The widows of three other presidents of the 20th century were also encouraged to seek elective political office.
In 1924, the highly political Florence Harding gave serious consideration to the urgings by fellow Ohio Republicans that she seek the office of Governor of Ohio, but her precarious health wisely prevented her from moving forward.
Among her circle of powerful Democratic Party supporters who escorted her to the 1928 Democratic National Convention in Houston, Texas, the widow of President Woodrow Wilson, who had died four years earlier, had begun mentioning her to reporters and others who cherished the political principals of the late president as a potential vice presidential candidate.
Edith Wilson refused to seriously entertain the idea, given that her own natural inclinations were not political and that she was not fond of that year’s nominee, New York Governor Al Smith, let alone the responsibility of serving on the national ticket with him.
In 1976, as the election for the United States Senate seat from the state of New York approached, newspaper publisher Dorothy Schiff among a few other friends briefly circulated in newspapers the possibility that former First Lady Jacqueline Kennedy Onassis, a longtime resident of New York City and by then widowed a second time, would serve the state well by seeking the Democratic nomination for that position.

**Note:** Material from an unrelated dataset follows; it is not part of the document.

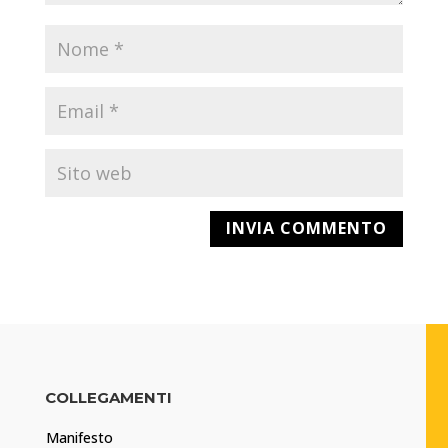
COLLEGAMENTI
Manifesto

Flattered, and even briefly tantalized by the possibility of assuming the federal office once held by her late brother-in-law Robert F. Kennedy, and also becoming a colleague of her brother-in-law Teddy Kennedy, then serving as Massachusetts’ U.S. Senator, she finally joked, “Id win of course!” before asserting how satisfied she finally was in having begun her career as a book publishing editor.

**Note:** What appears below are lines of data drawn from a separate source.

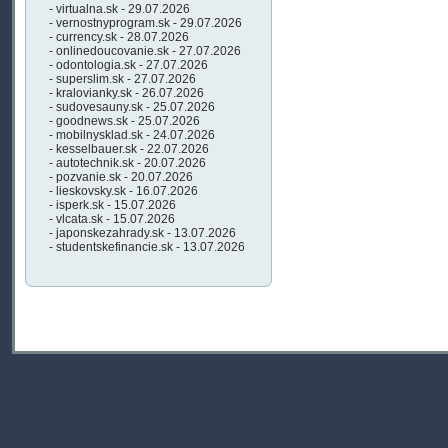
- virtualna.sk - 29.07.2026
- vernostnyprogram.sk - 29.07.2026
- currency.sk - 28.07.2026
- onlinedoucovanie.sk - 27.07.2026
- odontologia.sk - 27.07.2026
- superslim.sk - 27.07.2026
- kralovianky.sk - 26.07.2026
- sudovesauny.sk - 25.07.2026
- goodnews.sk - 25.07.2026
- mobilnysklad.sk - 24.07.2026
- kesselbauer.sk - 22.07.2026
- autotechnik.sk - 20.07.2026
- pozvanie.sk - 20.07.2026
- lieskovsky.sk - 16.07.2026
- isperk.sk - 15.07.2026
- vlcata.sk - 15.07.2026
- japonskezahrady.sk - 13.07.2026
- studentskefinancie.sk - 13.07.2026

It was not the first time the widow of President Kennedy had been considered for a political position.
President Lyndon B. Johnson had urged her to consider accepting either the ambassadorship to Mexico or France shortly after he succeeded to office upon her husband’s assassination, but she felt her responsibility to her two young children would prevent her from carrying out the duties required of such a post.

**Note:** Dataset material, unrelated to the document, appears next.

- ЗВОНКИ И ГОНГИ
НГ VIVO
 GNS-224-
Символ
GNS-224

One must search back to the even before the beginning of the presidency to find another example and it is one involving not a former First Lady – but a future one, in a time predating the actual creation of the United States.
In 1775, along with the highly-educated and outspoken Mercy Otis Warren of Massachusetts and Hannah Winthrop, the wife of the governor of the Massachusetts colony, Abigail Adams, described as being a “farmeress,” was appointed by the colony’s General Court to question several “Tory” women loyal to the British crown for suspicion of their activities undermining the fight for independence.
Details about what this entailed and for how long they conducted this work is vague and barely chronicled, but there is documentation in the way of her husband’s response upon hearing the news.
At the time John Adams was then in Philadelphia, serving on the Second Continental Congress committee which would draft the Declaration of Independence a year later. He wrote to Abigail Adams with pride:
“…you are now a politician and now elected to any important office, that of judgess of the Tory ladies, which will give you, naturally, an influence with your sex…”
Mrs. Adams appreciated the sentiment.
Still, if as her husband put it, she “naturally” had derivative political influence due to who she was married to, she also wanted it to be legally ensured for all women and not just a privileged few:
“I desire you wold remember the ladies and be more generous and favorable to them than your ancestors!….If particular care and attention is not paid to the ladies, we are determined to foment a rebellion, and will not hold ourselves bound by any laws in which we have no voice or representation.”